Use the 5 R’s to get the most out of Half Time – by Steven Poacher


Use the 5 R’s to get the most out of Half Time


How many games can you recall where a team has struggled in the first half and after a half time interval have come out a completely different side and you wonder to yourself, what went on in that changing room. We have all heard of famous inspirational half times in the past where medals and heads have been thrown against the wall, doors have been taken from hinges and teams have refused to come out for the second half! What is the right thing to do and what should half time consist off and is those 15 minutes really all that important?


At half time, the coach/manager has a small opportunity to review the previous half and identify any problems which have arisen. It’s also a vital time to ensure you have your players physically and mentally ready for the second half. It is certainly a time not be wasted but to be used constructively. Therefore, when a coach/manager is prior planning a game this important 15-minute segment should be taken into consideration. I think it’s important to plan for certain scenarios, obviously in an open environment like football you can’t plan for every eventuality but you can certainly plan for simple things, like are you behind, are you leading, had you planned to tweak the shape or the system regardless of the score.

__Source records__:
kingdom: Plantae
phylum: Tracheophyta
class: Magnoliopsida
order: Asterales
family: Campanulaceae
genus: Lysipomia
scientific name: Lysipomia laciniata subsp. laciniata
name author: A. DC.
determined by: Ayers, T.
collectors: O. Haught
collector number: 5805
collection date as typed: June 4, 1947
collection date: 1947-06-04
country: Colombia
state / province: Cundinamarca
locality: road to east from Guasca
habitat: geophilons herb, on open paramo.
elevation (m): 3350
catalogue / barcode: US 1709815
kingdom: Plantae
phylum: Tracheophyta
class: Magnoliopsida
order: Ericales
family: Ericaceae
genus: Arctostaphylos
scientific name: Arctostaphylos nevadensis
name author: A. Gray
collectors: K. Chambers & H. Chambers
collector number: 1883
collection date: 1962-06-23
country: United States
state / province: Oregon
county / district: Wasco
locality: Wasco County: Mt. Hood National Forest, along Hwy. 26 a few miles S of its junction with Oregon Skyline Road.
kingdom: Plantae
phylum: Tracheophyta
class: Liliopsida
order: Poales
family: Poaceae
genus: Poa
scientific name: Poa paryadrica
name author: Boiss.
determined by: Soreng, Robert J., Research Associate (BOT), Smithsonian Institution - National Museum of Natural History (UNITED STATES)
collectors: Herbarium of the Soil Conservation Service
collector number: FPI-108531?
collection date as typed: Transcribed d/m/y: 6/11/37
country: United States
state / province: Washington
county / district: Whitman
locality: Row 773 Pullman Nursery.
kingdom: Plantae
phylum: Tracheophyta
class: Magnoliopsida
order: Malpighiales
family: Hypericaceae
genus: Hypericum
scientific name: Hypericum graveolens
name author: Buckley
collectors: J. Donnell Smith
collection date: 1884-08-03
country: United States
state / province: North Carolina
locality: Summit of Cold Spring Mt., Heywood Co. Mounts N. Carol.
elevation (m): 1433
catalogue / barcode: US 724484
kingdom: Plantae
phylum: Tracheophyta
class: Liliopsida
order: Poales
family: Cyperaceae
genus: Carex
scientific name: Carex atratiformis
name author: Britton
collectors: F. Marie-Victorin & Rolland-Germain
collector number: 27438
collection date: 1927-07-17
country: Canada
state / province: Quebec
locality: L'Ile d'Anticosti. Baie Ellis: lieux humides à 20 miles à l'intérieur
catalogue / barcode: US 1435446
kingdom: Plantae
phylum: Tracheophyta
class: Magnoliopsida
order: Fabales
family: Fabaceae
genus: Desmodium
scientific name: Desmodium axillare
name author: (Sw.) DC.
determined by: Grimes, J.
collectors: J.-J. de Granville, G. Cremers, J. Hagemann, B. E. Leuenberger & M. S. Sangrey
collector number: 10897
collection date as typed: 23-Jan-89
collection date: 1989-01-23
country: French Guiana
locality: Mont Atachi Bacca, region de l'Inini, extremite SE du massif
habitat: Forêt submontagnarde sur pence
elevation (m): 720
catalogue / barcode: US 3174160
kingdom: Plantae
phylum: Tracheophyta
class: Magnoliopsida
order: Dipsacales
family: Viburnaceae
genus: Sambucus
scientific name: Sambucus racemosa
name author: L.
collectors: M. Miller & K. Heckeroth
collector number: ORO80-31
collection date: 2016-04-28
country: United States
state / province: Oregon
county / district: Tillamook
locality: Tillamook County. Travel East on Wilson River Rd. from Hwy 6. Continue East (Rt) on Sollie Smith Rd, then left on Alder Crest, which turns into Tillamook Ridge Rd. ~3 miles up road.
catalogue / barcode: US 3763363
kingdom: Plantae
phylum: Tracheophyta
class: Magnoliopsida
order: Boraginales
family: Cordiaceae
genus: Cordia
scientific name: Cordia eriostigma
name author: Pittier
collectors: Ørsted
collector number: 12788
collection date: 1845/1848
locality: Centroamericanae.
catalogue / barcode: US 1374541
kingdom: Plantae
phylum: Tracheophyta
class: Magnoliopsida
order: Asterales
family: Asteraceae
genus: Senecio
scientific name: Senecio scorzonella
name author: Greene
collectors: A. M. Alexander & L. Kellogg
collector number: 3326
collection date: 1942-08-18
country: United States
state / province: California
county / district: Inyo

__Objectives__:
A – According to the half-time article, in what two ways should a coach make sure players are ready for the second half?
B – List the simple scenarios that the half-time article says a coach can plan for.
C – Carry on the half-time article from the point where it stops.

__Results of the tasks__:
A – Physically and mentally.

B –
- Being behind
- Leading
- Having planned to tweak the shape or the system regardless of the score

C –
A lot of the top teams will make subtle positional readjustments at half time, Tyrone and Mickey Harte like to do it regularly, I know from experience from playing against Tyrone, even at underage level, you might see Peter Harte operate as a wing back in the first half and suddenly line out and play as a traditional 11 in the second half. Dublin also do it, for example, you might see Kilkenny line out at eleven in first half and possibly midfield for the second half, or you could find McCarthy take up a different position and slip into a more central defensive position from midfield or even to wing back. Small subtle changes are more than enough to spook opposition and leave it difficult for opposition to readjust quick enough during in play time and with no further break, bar a short water break, available before the final whistle the damage could well have been done and it could take teams a long while to reorganise to your changes and for them to come up with a counter plan.


Watching the Euro’s currently on TV and it is also very evident how different some teams look for the second half of games, how their performances have changed, improved either through a lift in tempo or intensity or even by substitutions to personnel or key tactical switches or changes to a shape or system, take Belgium’s recent game with Denmark, totally outplayed in the first half, but some personnel changes and a system tweak and the game suddenly spun on its head and Denmark couldn’t react.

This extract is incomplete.